====== Page extract ======

In the past articles of The Lab, and especially when we talked about bypassing Cloudflare, we have seen commercial solutions like anti-detect browsers for generating a consistent fingerprint able to bypass anti-bots solutions.
I didn’t find any OSS solution to achieve similar results (in Python) unless I encountered this repository, Browserforge, which is a reimplementation of Apify’s fingerprint suite in Python.
Of course, I needed to test it!
Anti-ban solutions: Buy versus Make
While until some years ago, a good setup for your Scrapy or Selenium scraper was good enough to overcome anti-bot solutions, I think you already know that today this is not true anymore.
We have companies pouring money and time into anti-bot solutions more and more hard to overcome and raising the bar for having a 100% success rate when scraping.
There’s a list of challenges today that a professional web scraper needs to face:
-
IP ban
-
Rate limiting on requests
-
Browser fingerprinting
-
WebRTC leak
-
TLS Fingerprinting
and for sure I’ve forgotten something else.
This means that building your scrapers to overcome anti-bots requires adding more and more tools:
-
Proxies (from residential to mobile)

====== Records supplied ======

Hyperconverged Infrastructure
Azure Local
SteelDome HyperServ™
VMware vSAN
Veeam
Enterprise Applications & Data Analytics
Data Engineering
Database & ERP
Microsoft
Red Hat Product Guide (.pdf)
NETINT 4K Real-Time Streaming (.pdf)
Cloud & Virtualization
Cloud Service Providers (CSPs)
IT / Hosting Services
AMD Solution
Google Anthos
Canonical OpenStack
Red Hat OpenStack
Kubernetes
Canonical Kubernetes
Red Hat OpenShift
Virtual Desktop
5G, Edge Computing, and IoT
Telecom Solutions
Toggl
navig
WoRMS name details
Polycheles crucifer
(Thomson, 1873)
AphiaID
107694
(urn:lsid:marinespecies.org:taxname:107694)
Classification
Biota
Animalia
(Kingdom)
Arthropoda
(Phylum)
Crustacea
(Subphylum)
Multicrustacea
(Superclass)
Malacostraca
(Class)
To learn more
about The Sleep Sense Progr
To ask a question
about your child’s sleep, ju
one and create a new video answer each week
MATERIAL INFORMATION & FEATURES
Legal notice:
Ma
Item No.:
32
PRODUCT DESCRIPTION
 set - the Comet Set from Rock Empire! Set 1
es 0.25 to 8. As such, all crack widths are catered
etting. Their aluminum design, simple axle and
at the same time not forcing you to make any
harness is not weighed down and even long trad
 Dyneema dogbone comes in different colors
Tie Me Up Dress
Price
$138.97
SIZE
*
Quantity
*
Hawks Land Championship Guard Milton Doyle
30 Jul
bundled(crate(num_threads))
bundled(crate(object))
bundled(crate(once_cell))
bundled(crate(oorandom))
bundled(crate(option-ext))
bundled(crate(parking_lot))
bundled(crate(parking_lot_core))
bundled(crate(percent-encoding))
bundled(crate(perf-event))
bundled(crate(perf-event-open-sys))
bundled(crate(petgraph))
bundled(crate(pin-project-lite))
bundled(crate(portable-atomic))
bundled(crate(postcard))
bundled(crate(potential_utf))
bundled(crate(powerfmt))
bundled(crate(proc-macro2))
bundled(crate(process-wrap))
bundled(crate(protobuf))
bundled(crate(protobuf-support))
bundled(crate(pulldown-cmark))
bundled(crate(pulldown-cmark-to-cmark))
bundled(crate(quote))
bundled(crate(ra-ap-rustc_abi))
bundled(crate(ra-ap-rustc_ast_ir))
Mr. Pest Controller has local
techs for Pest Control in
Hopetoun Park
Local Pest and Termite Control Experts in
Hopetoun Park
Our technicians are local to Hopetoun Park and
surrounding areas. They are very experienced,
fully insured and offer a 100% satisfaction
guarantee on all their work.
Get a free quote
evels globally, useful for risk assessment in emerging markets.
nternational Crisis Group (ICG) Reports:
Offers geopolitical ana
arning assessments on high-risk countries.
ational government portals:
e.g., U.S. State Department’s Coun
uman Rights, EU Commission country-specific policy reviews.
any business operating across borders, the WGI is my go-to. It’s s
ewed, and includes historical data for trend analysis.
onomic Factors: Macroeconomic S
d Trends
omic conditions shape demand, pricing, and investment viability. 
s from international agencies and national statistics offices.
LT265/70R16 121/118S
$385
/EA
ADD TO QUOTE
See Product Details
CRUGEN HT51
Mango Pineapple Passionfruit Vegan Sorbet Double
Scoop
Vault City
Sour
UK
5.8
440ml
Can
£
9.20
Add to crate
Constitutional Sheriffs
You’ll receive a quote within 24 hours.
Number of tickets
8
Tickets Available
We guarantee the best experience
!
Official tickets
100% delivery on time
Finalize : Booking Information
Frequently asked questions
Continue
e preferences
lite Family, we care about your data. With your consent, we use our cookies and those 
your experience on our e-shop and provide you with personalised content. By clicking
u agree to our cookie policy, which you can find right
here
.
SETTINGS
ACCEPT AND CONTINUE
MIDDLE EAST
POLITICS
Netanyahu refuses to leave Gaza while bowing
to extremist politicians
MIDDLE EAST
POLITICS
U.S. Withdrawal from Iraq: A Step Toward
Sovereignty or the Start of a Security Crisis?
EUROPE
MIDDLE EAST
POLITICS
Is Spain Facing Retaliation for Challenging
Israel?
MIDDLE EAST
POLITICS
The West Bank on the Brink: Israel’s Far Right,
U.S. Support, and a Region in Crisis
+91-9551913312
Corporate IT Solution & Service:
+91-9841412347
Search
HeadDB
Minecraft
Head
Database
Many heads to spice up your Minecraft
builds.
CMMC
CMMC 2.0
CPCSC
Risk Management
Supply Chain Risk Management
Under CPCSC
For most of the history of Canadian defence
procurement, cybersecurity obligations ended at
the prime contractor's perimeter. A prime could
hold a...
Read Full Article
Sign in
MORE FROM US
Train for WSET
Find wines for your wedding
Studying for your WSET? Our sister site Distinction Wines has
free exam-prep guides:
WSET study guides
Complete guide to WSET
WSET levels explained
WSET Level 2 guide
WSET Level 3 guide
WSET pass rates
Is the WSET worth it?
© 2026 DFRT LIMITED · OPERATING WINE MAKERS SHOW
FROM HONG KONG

======

* What you should do: Duplicate the web scraping article on bypassing anti-bot tools in full, keeping every line as it is.

* Your solution:
In the past articles of The Lab, and especially when we talked about bypassing Cloudflare, we have seen commercial solutions like anti-detect browsers for generating a consistent fingerprint able to bypass anti-bots solutions.
I didn’t find any OSS solution to achieve similar results (in Python) unless I encountered this repository, Browserforge, which is a reimplementation of Apify’s fingerprint suite in Python.
Of course, I needed to test it!
Anti-ban solutions: Buy versus Make
While until some years ago, a good setup for your Scrapy or Selenium scraper was good enough to overcome anti-bot solutions, I think you already know that today this is not true anymore.
We have companies pouring money and time into anti-bot solutions more and more hard to overcome and raising the bar for having a 100% success rate when scraping.
There’s a list of challenges today that a professional web scraper needs to face:
-
IP ban
-
Rate limiting on requests
-
Browser fingerprinting
-
WebRTC leak
-
TLS Fingerprinting
and for sure I’ve forgotten something else.
This means that building your scrapers to overcome anti-bots requires adding more and more tools:
-
Proxies (from residential to mobile)